§ **PROBLEM REQUIREMENTS**
Review the material and extract every line in which the word "artofproblemsolving" occurs.

========================================================================

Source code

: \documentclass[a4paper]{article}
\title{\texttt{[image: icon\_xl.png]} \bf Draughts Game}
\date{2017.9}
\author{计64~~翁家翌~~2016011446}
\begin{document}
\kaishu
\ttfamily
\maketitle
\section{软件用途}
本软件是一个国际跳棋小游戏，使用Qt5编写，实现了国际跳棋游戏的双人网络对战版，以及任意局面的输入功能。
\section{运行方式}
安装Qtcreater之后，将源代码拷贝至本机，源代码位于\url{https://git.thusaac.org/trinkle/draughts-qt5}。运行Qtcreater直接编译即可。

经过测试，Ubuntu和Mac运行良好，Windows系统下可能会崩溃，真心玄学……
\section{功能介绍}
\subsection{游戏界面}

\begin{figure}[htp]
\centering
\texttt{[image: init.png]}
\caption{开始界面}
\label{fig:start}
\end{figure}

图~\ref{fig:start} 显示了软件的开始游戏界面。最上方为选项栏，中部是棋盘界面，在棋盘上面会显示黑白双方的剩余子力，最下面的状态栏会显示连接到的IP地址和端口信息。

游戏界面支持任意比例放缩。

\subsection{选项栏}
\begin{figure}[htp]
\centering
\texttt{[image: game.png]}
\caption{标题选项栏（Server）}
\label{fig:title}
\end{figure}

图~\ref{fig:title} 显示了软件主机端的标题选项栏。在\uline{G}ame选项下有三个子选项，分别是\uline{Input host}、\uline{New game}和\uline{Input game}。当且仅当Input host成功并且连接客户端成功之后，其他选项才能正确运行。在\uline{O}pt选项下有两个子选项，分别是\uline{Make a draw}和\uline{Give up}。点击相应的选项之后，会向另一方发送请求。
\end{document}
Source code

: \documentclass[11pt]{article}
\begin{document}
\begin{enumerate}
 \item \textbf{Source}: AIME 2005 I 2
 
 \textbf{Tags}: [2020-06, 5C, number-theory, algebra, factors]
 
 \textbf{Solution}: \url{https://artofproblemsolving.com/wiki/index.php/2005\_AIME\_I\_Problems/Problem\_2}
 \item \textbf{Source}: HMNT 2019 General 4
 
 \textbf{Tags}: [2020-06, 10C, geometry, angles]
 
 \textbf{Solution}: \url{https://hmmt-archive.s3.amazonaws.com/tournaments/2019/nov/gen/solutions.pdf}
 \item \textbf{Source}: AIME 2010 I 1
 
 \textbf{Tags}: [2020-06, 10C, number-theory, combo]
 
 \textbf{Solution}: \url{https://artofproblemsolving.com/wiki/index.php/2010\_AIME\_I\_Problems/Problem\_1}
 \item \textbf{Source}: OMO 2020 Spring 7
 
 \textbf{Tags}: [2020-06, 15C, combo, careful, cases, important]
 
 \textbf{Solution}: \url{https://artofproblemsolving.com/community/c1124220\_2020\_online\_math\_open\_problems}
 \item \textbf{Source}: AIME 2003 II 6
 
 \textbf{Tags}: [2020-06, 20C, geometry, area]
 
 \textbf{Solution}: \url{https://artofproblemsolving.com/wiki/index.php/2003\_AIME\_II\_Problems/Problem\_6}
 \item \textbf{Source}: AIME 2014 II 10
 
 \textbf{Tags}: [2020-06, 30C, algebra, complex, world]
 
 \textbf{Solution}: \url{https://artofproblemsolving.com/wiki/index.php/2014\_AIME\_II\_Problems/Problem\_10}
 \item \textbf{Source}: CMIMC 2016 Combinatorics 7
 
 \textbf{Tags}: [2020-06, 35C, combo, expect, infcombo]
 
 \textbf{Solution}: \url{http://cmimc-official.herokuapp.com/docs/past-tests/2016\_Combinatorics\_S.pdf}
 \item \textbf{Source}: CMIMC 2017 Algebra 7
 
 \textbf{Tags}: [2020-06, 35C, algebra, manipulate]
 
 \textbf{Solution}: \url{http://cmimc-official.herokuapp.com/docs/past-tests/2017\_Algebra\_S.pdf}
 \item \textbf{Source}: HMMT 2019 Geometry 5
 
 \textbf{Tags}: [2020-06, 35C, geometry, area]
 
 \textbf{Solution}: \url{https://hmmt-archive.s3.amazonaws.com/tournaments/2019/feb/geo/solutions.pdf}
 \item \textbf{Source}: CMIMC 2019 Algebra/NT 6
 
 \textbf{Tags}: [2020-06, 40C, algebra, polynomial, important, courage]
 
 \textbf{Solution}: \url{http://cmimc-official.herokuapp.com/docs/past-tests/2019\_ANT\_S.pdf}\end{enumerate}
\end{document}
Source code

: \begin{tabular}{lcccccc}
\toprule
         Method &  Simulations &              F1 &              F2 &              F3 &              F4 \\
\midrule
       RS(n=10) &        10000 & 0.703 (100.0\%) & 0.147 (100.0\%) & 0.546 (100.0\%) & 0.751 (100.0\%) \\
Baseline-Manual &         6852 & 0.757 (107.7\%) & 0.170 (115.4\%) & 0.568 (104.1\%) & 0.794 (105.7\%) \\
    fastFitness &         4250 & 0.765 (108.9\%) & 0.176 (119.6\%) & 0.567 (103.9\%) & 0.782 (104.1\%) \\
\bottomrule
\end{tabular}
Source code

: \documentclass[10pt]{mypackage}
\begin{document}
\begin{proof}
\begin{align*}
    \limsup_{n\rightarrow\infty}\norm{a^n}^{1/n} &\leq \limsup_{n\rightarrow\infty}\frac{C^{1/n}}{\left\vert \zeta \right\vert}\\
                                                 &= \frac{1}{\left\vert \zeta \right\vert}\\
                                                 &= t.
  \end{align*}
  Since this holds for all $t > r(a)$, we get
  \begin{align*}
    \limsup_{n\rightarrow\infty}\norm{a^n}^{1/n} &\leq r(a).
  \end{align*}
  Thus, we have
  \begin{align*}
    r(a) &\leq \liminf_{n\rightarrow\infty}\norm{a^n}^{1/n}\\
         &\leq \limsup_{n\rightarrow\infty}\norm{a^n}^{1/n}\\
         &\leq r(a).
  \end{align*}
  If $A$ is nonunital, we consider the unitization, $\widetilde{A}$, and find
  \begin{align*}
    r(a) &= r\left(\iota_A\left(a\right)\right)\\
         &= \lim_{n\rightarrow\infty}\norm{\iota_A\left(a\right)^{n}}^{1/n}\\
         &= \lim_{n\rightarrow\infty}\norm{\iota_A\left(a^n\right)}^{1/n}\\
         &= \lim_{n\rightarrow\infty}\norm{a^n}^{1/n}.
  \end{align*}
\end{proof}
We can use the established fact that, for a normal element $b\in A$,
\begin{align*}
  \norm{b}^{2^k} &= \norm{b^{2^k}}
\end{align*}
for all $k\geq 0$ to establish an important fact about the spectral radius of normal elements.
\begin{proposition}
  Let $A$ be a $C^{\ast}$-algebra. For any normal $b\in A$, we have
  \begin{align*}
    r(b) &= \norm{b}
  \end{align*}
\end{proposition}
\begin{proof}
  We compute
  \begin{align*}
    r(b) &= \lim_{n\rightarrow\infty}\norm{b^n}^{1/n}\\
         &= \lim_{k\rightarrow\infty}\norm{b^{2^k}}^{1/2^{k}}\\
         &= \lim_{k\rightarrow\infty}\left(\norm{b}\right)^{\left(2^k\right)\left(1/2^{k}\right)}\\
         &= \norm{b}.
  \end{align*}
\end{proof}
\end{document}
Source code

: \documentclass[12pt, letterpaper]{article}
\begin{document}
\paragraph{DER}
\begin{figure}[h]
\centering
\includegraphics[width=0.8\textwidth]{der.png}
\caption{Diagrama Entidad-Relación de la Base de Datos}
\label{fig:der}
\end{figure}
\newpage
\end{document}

========================================================================

§ **ANSWER SPACE**
 \textbf{Solution}: \url{https://artofproblemsolving.com/wiki/index.php/2005\_AIME\_I\_Problems/Problem\_2}
 \textbf{Solution}: \url{https://artofproblemsolving.com/wiki/index.php/2010\_AIME\_I\_Problems/Problem\_1}
 \textbf{Solution}: \url{https://artofproblemsolving.com/community/c1124220\_2020\_online\_math\_open\_problems}
 \textbf{Solution}: \url{https://artofproblemsolving.com/wiki/index.php/2003\_AIME\_II\_Problems/Problem\_6}
 \textbf{Solution}: \url{https://artofproblemsolving.com/wiki/index.php/2014\_AIME\_II\_Problems/Problem\_10}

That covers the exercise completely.